=== Material provided ===
..............................
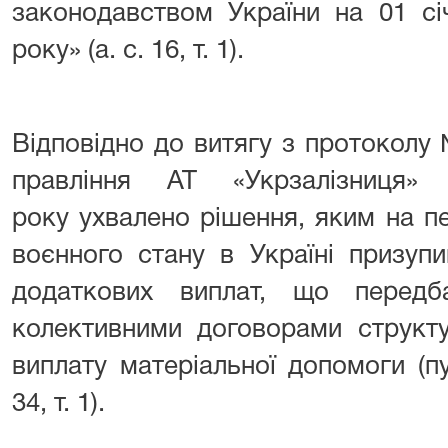
законодавством України на 01 січ
року» (а. с. 16, т. 1).
Відповідно до витягу з протоколу
правління АТ «Укрзалізниця
року ухвалено рішення, яким на п
воєнного стану в Україні призуп
додаткових виплат, що передб
колективними договорами структу
виплату матеріальної допомоги (пун
34, т. 1).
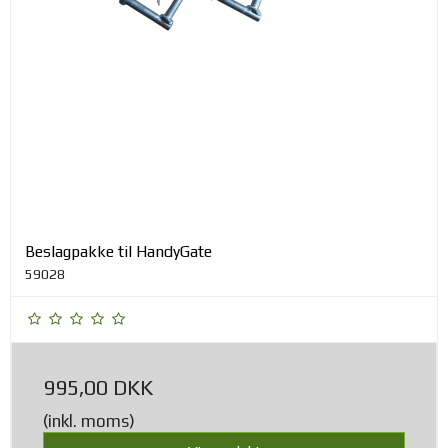
Beslagpakke til HandyGate
59028
995,00 DKK
(inkl. moms)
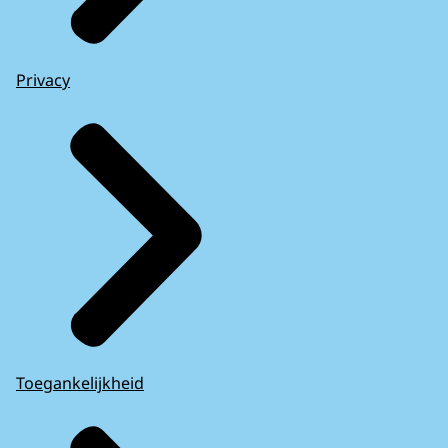
Privacy
Toegankelijkheid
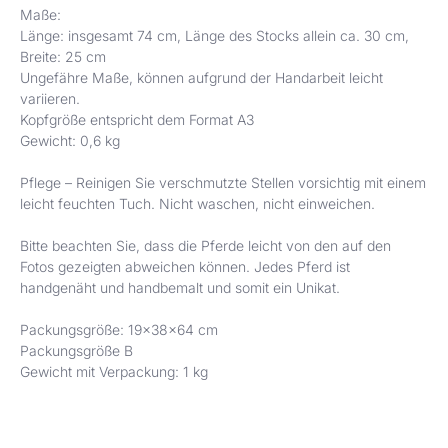
Maße:
Länge: insgesamt 74 cm, Länge des Stocks allein ca. 30 cm
,
Breite: 25 cm
Ungefähre Maße, können aufgrund der Handarbeit leicht
variieren.
Kopfgröße entspricht dem Format A3
Gewicht: 0,6 kg
Pflege – Reinigen Sie verschmutzte Stellen vorsichtig mit einem
leicht feuchten Tuch. Nicht waschen, nicht einweichen.
Bitte beachten Sie, dass die Pferde leicht von den auf den
Fotos gezeigten abweichen können. Jedes Pferd ist
handgenäht und handbemalt und somit ein Unikat.
Packungsgröße: 19x38x64 cm
Packungsgröße B
Gewicht mit Verpackung: 1 kg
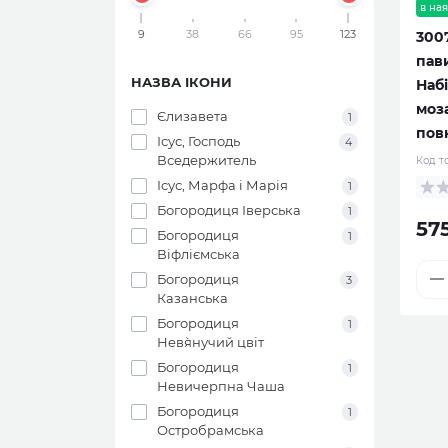
в ная
9
38
66
95
123
300
пави
НАЗВА ІКОНИ
Наб
моза
Єлизавета
1
пов
Ісус, Господь
4
Вседержитель
Код т
Ісус, Марфа і Марія
1
Богородиця Іверська
1
57
Богородиця
1
Віфліємська
Богородиця
3
Казанська
Богородиця
1
Нев`янучий цвіт
Богородиця
1
Невичерпна Чаша
Богородиця
1
Остробрамська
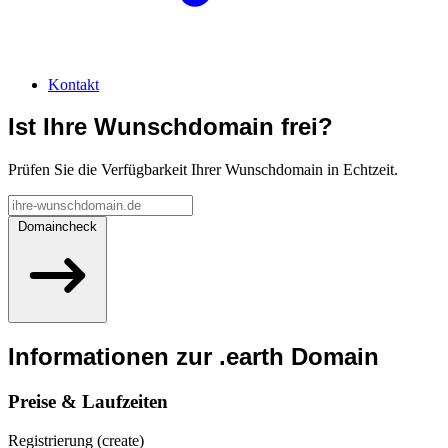
Kontakt
Ist Ihre Wunschdomain frei?
Prüfen Sie die Verfügbarkeit Ihrer Wunschdomain in Echtzeit.
Domaincheck
Informationen zur
.earth
Domain
Preise & Laufzeiten
Registrierung (create)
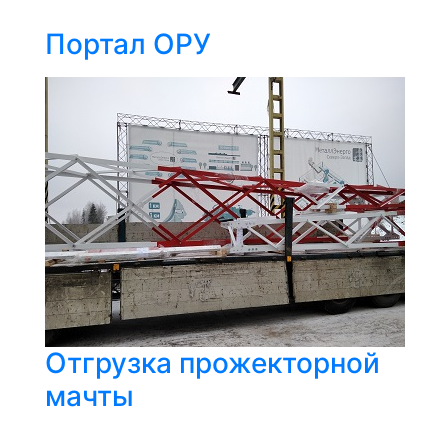
Портал ОРУ
Отгрузка прожекторной
мачты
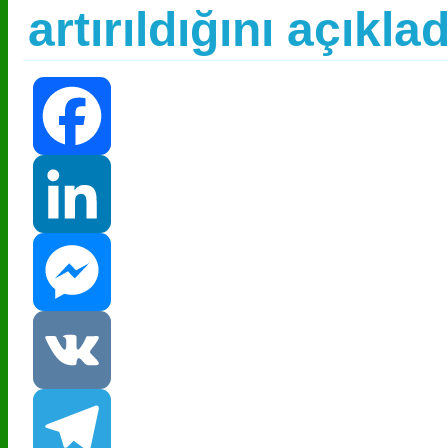
artırıldığını açıklad
Facebook
LinkedIn
Messenger
VK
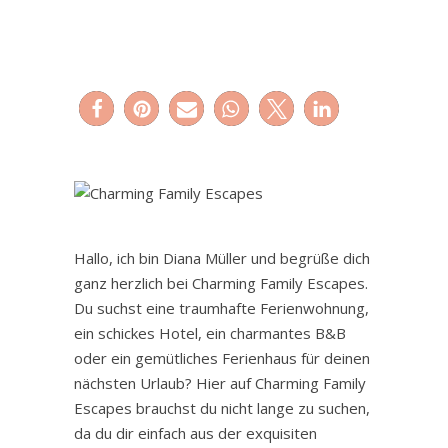
Hallo, ich bin Diana Müller und begrüße dich
ganz herzlich bei Charming Family Escapes.
Du suchst eine traumhafte Ferienwohnung,
ein schickes Hotel, ein charmantes B&B
oder ein gemütliches Ferienhaus für deinen
nächsten Urlaub? Hier auf Charming Family
Escapes brauchst du nicht lange zu suchen,
da du dir einfach aus der exquisiten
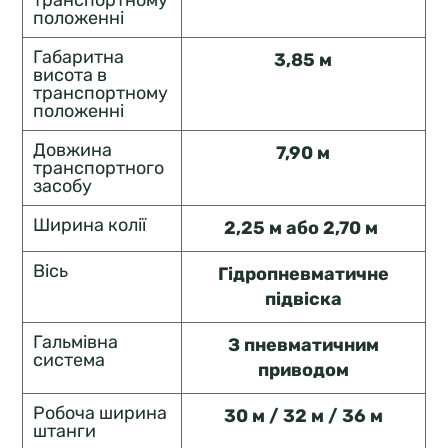
транспортному
положенні
Габаритна
3,85 м
висота в
транспортному
положенні
Довжина
7,90 м
транспортного
засобу
Ширина колії
2,25 м або 2,70 м
Вісь
Гідропневматичне
підвіска
Гальмівна
З пневматичним
система
приводом
Робоча ширина
30 м / 32 м / 36 м
штанги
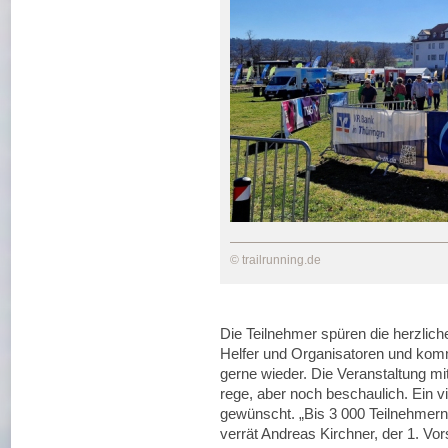
© trailrunning.de
Die Teilnehmer spüren die herzlic
Helfer und Organisatoren und komm
gerne wieder. Die Veranstaltung mi
rege, aber noch beschaulich. Ein vi
gewünscht. „Bis 3 000 Teilnehmern 
verrät Andreas Kirchner, der 1. Vo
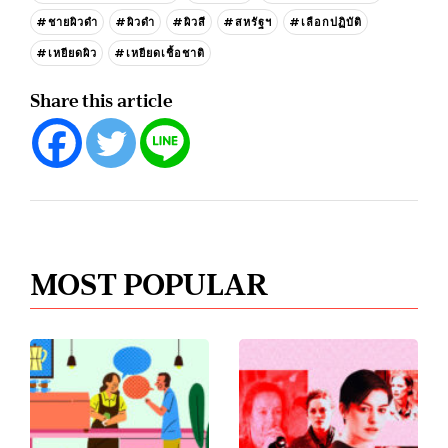
#ชายผิวดำ
#ผิวดำ
#ผิวสี
#สหรัฐฯ
#เลือกปฏิบัติ
#เหยียดผิว
#เหยียดเชื้อชาติ
Share this article
MOST POPULAR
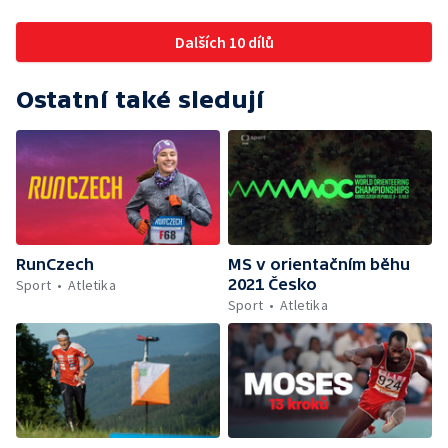
Dalších 10 dílů
Ostatní také sledují
RunCzech
MS v orientačním běhu
2021 Česko
Sport
Atletika
Sport
Atletika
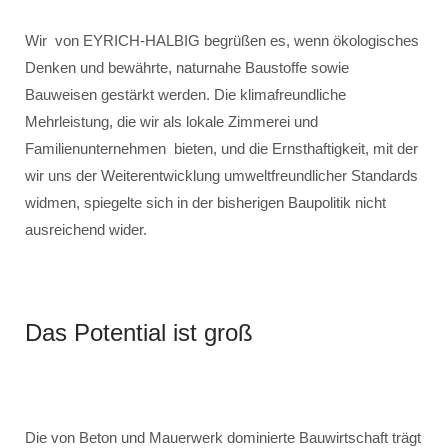
Wir von EYRICH-HALBIG begrüßen es, wenn ökologisches
Denken und bewährte, naturnahe Baustoffe sowie
Bauweisen gestärkt werden. Die klimafreundliche
Mehrleistung, die wir als lokale Zimmerei und
Familienunternehmen bieten, und die Ernsthaftigkeit, mit der
wir uns der Weiterentwicklung umweltfreundlicher Standards
widmen, spiegelte sich in der bisherigen Baupolitik nicht
ausreichend wider.
Das Potential ist groß
Die von Beton und Mauerwerk dominierte Bauwirtschaft trägt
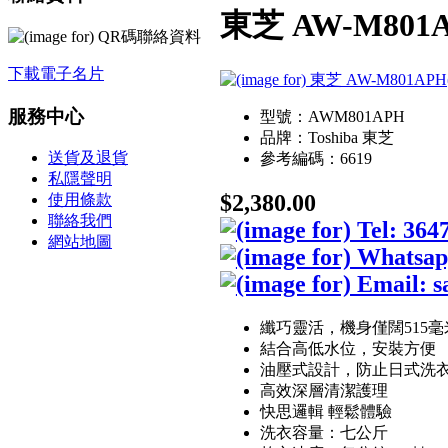
東芝 AW-M80
下載電子名片
服務中心
型號：AWM801APH
品牌：Toshiba 東芝
送貨及退貨
參考編碼：6619
私隱聲明
$2,380.00
使用條款
聯絡我們
網站地圖
纖巧靈活，機身僅闊515毫
結合高低水位，安裝方便
油壓式設計，防止日式洗
高效深層清潔護理
快思邏輯 輕鬆體驗
洗衣容量：七公斤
..............................
List every line of the data above that contains the string "Wunschdomain". Case counts, so uppercase and lowercase letters must match.

Ist Ihre Wunschdomain frei?
Prüfen Sie die Verfügbarkeit Ihrer Wunschdomain in Echtzeit.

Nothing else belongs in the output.